__PROVIDED DATA__:

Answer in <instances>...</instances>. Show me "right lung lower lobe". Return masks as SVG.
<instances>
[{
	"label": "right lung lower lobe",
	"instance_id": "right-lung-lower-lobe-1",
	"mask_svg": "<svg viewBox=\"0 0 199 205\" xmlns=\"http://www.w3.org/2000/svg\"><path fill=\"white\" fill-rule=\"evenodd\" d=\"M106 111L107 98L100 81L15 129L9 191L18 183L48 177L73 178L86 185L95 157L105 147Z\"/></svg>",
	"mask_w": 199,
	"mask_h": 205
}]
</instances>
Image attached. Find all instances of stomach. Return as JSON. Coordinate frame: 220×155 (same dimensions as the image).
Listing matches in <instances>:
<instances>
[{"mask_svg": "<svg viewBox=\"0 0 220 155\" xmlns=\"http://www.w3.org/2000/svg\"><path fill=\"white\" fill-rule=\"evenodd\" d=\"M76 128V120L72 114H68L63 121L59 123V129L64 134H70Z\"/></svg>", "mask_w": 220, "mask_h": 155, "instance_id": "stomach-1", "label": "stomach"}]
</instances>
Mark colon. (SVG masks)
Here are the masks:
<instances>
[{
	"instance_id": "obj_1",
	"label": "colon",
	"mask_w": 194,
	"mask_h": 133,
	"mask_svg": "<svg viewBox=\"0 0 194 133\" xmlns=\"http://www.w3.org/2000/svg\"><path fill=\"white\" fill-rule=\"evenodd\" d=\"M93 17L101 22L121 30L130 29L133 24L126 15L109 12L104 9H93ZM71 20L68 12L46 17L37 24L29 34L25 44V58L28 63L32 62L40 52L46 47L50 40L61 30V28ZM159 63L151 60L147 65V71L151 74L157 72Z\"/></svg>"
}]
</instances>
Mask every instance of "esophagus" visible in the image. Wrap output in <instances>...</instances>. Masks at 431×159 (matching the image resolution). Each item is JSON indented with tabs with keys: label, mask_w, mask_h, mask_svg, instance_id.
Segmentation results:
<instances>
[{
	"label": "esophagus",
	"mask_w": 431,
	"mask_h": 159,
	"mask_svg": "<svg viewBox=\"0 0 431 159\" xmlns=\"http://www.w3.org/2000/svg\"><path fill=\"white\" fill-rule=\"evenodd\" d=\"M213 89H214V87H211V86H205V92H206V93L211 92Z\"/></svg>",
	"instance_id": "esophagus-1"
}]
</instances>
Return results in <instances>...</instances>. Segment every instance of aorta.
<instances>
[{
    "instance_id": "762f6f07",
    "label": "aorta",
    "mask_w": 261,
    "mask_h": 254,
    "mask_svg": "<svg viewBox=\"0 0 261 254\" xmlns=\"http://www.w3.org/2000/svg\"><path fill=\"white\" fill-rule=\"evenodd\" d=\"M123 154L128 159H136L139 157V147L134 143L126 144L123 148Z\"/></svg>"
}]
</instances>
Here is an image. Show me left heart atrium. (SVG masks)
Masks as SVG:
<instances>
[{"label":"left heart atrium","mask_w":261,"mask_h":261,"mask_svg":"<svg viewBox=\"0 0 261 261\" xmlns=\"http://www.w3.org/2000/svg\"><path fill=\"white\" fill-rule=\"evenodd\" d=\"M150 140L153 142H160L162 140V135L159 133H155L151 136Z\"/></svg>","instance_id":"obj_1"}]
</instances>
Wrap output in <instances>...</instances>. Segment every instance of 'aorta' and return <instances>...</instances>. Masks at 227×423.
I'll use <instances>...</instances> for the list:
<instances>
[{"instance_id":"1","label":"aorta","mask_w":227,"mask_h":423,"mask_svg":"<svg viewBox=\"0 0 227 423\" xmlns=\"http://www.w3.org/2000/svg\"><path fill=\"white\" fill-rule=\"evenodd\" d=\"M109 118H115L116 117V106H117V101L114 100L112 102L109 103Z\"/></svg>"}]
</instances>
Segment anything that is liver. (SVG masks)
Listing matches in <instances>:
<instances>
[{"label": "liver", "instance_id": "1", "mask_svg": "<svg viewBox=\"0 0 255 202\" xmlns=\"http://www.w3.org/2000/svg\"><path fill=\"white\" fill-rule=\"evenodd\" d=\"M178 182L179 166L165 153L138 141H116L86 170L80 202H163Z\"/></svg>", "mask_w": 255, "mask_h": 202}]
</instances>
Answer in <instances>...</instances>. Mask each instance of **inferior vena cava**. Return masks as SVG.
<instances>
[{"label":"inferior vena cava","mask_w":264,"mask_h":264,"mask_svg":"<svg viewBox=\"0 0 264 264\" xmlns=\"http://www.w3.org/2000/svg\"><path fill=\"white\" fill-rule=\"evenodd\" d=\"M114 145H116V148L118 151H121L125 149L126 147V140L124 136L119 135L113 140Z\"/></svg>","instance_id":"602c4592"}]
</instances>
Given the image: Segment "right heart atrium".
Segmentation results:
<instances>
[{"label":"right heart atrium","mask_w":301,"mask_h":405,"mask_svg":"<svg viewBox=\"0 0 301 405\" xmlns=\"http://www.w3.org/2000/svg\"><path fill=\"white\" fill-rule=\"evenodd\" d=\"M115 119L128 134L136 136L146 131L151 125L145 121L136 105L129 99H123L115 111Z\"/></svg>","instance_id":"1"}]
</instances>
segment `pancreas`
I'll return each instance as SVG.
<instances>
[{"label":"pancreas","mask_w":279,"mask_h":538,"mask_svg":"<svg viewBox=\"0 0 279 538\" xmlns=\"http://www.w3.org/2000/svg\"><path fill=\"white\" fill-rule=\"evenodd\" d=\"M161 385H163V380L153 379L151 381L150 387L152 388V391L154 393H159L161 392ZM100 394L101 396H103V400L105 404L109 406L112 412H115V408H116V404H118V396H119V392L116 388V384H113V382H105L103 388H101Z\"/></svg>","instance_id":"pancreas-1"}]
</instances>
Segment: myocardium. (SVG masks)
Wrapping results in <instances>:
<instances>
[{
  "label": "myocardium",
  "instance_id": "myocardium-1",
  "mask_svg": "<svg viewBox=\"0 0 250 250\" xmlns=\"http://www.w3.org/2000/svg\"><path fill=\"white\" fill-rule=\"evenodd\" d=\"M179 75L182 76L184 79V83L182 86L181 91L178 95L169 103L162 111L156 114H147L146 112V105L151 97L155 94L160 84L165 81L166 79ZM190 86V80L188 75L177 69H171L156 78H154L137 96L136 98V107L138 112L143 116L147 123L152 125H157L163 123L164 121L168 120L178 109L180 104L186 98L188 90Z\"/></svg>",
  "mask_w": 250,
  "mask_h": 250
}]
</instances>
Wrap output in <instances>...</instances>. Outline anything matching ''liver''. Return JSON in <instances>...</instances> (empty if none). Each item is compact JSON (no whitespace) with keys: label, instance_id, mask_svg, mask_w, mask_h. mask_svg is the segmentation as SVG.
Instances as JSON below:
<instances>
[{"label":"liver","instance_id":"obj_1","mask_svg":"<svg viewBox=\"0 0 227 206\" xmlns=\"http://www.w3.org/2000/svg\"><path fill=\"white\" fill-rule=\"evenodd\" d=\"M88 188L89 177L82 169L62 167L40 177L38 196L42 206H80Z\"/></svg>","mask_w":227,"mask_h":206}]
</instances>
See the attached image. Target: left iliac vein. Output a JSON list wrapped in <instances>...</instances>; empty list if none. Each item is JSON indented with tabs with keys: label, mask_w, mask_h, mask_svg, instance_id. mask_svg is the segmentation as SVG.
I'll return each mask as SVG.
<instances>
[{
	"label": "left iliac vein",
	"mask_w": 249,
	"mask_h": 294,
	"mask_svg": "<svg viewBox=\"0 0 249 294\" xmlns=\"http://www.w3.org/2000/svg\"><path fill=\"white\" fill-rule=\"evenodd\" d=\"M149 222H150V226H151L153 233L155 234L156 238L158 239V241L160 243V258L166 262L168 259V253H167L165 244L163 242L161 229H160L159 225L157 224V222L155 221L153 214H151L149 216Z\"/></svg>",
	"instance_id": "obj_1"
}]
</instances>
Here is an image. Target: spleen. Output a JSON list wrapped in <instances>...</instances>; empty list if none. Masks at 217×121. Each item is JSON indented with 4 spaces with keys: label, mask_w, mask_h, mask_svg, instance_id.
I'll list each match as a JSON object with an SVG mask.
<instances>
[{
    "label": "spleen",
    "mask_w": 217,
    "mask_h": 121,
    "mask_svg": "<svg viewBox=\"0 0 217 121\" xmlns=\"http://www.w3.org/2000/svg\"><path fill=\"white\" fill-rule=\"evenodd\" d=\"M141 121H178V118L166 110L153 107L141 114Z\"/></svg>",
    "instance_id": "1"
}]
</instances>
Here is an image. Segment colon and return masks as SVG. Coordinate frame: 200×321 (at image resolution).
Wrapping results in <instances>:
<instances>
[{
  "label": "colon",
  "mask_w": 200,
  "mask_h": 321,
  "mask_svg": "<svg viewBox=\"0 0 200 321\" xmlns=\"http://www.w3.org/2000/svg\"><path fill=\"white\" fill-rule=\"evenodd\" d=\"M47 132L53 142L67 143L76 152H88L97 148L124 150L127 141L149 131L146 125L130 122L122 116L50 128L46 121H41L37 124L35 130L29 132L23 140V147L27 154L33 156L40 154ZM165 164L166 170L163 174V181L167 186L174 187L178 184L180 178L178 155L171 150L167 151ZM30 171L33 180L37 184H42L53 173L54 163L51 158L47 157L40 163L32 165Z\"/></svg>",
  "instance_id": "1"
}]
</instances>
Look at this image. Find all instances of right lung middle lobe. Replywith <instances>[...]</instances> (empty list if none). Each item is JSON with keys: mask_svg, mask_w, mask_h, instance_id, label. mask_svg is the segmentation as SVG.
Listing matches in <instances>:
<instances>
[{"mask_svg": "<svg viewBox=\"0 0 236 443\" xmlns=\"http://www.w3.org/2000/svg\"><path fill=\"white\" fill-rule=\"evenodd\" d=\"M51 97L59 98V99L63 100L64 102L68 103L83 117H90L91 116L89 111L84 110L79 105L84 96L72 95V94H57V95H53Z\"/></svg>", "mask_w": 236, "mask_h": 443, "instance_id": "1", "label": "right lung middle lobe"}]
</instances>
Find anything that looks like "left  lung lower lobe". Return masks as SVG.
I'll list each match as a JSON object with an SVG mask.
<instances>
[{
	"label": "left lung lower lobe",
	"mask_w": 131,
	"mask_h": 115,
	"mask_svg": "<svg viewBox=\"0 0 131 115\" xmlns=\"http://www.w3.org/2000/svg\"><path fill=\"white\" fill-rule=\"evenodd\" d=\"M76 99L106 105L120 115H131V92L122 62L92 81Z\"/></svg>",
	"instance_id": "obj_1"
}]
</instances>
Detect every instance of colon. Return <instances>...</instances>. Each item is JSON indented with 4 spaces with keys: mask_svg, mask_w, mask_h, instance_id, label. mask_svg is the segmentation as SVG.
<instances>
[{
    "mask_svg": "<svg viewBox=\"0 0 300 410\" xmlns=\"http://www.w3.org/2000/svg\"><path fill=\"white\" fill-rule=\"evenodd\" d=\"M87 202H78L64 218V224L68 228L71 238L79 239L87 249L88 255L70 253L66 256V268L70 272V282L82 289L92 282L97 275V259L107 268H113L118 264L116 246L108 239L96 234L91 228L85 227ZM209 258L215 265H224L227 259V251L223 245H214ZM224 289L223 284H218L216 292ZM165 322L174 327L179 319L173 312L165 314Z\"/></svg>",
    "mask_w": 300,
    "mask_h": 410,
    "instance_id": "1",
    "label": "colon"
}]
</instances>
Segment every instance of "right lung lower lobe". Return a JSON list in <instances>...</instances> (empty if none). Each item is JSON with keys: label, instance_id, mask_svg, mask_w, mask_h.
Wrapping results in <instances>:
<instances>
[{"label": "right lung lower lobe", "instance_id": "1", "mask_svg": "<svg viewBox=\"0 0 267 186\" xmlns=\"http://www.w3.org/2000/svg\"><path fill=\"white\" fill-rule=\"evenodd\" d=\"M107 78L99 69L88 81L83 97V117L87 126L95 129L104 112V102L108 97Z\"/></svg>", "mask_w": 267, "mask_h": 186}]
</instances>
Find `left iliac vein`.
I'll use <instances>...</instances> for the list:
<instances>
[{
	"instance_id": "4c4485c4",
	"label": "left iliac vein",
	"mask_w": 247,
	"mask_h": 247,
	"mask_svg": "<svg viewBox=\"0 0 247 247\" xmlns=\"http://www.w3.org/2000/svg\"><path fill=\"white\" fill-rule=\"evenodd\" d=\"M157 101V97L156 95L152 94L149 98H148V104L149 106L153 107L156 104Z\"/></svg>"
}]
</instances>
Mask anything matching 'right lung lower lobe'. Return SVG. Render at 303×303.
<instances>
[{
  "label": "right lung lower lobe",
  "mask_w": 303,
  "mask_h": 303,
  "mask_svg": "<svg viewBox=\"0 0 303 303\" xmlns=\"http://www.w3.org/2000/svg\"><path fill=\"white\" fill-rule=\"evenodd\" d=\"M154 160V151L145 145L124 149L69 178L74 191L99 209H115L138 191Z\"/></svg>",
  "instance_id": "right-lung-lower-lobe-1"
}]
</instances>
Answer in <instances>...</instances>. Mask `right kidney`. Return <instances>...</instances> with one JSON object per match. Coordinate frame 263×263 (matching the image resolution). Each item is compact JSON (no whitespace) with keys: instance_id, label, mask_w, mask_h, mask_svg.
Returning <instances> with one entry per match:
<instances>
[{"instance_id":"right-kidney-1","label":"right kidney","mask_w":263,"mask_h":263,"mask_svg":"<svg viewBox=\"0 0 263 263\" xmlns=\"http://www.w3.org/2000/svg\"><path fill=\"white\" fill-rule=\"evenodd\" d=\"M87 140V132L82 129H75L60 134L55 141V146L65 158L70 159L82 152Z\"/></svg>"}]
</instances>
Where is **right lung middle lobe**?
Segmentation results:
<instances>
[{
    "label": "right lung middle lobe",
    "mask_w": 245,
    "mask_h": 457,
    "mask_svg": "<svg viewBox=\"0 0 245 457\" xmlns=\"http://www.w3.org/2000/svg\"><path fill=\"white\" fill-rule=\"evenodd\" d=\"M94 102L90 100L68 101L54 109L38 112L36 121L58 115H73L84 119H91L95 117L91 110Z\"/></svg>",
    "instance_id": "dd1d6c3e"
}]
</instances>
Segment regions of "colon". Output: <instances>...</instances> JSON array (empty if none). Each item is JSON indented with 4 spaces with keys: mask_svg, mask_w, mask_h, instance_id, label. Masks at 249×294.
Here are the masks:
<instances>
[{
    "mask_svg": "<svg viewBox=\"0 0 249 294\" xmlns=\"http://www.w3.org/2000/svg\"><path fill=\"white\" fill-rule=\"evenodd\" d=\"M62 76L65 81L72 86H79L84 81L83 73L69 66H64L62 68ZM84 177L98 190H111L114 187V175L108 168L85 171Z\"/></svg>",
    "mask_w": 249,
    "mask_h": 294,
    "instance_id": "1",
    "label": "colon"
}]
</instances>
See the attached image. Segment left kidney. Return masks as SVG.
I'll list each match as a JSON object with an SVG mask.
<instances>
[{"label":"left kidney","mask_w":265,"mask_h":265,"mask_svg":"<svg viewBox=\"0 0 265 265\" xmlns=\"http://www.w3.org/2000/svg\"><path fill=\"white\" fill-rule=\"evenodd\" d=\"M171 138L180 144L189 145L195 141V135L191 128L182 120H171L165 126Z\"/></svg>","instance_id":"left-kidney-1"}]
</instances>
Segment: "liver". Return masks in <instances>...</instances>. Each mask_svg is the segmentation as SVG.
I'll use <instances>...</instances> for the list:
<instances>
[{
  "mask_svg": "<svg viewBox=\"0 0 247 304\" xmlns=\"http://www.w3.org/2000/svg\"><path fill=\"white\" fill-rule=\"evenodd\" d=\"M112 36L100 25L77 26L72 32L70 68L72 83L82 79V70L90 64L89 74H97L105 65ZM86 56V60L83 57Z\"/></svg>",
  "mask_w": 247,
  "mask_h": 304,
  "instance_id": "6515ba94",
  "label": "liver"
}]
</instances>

__THE REQUEST__: Please pick out every line above that contains the string "esophagus" and copy each one in full. Only matches with the same capitalization count.

__CORRECT RESULT__:
Mask every instance of "esophagus" visible in the image. Wrap output in <instances>...</instances>. Masks at 431×159 (matching the image resolution). Each item is JSON indented with tabs with keys: label, mask_w, mask_h, mask_svg, instance_id.
	"label": "esophagus",
	"instance_id": "esophagus-1"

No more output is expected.